Eu consigo ouvir mas não tenho um ouvido tísico como a minha mãe. Eu consigo cheirar mas não a quatro quarteirões de distância, como a minha mãe. Eu consigo ver mas não tão bem quanto a minha mãe, a quem não escapa nada. Eu consigo tocar mas minha mãe toca no corpo como quem toca na alma. Eu consigo saborear a comida, mas a minha mãe deve conseguir melhor, porque ela consegue perceber exactamente o que falta numa receita só de a provar.

Comecei por escrever este texto para me comparar a à minha família mas, de facto, na minha família acho que a minha mãe é a que tem os sentidos mais apurados. Só que eu acho que não temos só 5 sentidos. Acho que temos 6. E para mim é mesmo uma coisa real e não intuitiva, é uma questão de energia. E se realmente um sexto sentido do ser humano for sentir então, por mais sensível que seja a minha mãe, eu acho que sou a que sente mais da família.

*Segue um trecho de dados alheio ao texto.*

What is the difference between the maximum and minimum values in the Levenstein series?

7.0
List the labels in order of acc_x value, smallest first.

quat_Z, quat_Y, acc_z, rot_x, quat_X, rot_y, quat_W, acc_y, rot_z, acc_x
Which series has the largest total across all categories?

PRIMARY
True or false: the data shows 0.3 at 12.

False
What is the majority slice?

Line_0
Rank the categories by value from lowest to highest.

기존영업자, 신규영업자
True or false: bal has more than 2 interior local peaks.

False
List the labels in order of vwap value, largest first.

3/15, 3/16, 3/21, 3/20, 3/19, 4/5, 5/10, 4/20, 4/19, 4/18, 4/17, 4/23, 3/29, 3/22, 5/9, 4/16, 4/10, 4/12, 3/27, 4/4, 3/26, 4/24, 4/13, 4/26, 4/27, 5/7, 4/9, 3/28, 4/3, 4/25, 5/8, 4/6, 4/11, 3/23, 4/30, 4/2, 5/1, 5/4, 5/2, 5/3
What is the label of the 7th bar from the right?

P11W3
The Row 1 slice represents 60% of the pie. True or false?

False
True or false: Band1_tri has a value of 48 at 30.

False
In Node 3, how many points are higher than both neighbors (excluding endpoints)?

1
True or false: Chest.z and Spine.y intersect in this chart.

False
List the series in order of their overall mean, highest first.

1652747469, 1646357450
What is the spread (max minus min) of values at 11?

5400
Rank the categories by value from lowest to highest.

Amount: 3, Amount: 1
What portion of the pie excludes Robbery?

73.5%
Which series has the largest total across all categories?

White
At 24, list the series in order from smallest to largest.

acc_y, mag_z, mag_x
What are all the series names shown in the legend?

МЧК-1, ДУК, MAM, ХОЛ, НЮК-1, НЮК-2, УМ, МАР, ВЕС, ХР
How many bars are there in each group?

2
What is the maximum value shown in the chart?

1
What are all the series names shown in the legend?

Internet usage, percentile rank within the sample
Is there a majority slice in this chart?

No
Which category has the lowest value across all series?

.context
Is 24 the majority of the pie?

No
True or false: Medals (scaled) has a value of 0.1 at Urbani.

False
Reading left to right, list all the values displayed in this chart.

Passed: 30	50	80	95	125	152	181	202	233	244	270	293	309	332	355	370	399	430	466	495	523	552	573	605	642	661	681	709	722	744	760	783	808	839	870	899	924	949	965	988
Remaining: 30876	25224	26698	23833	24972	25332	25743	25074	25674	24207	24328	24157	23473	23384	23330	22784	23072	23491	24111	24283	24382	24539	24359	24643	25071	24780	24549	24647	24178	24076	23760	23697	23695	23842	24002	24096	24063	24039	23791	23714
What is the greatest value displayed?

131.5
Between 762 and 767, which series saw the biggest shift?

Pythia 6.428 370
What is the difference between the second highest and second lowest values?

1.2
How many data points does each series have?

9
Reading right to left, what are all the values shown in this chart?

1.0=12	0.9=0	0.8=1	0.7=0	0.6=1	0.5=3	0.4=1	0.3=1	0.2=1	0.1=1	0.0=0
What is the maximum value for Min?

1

Sentir não no sentido de ser lamechas ou sentimental. Sentir o que não se vê, não se ouve, não se cheira, não se prova. Sentir a energia. A energia que vem das pessoas.

Acho que é preciso ter menta aberta para sentir esta energia. Há várias provas, vários testes, em que geralmente se anulam de alguma forma todos os outros sentidos.

Tenho pensado no quão bom seria que muitas das pessoas que me acompanham diariamente fizessem esta prova, se testassem de mente aberta, que lessem estudos e percebessem que o nosso corpo tem energia que há correntes eléctricas no nosso corpo para além de sangue, veias, músculos, orgãos... A minha irmã é uma delas. Ela recusa-se mesmo a sentir, a aceitar que possa haver algo nas pessoas que ela não consegue ver e materializar mas que está lá. Mas à parte disto tudo acho que a minha irmã não consegue mesmo é acreditar. Tenho pena... Sentir foi a coisa mais importante que aprendi quando entrei na faculdade.